* _Goal of the exercise_
Pull out from the material below all lines with "Ensure".

....................

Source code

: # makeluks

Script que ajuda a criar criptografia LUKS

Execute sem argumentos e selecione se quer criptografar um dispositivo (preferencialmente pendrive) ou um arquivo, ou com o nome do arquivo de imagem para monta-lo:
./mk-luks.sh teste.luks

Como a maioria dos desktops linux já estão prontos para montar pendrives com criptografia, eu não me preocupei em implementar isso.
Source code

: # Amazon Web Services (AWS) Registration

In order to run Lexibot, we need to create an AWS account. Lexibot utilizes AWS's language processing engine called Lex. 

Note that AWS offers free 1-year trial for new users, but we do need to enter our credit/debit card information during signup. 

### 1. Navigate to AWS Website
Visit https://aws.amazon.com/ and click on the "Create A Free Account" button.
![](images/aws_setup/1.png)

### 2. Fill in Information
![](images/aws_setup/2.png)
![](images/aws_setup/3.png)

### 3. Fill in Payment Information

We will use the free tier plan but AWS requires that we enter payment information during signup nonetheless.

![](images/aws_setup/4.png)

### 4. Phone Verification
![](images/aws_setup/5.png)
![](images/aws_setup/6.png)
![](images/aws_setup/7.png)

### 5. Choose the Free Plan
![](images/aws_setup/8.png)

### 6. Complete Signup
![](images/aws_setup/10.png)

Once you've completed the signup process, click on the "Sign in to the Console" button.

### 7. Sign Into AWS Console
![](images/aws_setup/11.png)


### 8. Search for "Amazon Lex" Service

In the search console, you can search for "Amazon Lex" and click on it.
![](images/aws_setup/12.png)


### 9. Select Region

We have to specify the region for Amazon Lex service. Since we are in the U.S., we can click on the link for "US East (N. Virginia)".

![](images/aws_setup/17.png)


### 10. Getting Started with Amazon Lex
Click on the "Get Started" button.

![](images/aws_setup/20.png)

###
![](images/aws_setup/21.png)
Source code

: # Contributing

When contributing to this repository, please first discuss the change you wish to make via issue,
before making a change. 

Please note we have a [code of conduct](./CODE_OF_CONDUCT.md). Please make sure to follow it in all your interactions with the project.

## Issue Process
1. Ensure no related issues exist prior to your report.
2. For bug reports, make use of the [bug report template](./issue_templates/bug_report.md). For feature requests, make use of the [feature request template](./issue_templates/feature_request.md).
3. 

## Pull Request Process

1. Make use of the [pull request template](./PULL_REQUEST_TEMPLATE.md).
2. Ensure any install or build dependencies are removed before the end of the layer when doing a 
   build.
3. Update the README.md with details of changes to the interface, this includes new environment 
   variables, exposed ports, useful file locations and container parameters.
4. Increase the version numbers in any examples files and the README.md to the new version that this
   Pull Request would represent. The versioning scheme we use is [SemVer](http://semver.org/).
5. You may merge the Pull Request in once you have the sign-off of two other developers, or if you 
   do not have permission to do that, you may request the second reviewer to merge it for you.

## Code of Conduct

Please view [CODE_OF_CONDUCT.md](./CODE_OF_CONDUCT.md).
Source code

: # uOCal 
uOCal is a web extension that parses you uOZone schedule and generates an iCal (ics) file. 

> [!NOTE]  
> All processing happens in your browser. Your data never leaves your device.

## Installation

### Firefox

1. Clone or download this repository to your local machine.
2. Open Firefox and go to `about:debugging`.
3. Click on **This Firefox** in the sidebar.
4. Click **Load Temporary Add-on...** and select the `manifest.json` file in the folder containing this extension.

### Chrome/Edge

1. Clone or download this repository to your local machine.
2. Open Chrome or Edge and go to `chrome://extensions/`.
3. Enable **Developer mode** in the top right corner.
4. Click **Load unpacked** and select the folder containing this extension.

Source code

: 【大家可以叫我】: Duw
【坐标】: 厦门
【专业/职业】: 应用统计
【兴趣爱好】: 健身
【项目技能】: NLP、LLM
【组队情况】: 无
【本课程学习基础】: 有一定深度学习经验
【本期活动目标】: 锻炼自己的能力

....................

* _Your response_
1. Ensure no related issues exist prior to your report.
2. Ensure any install or build dependencies are removed before the end of the layer when doing a 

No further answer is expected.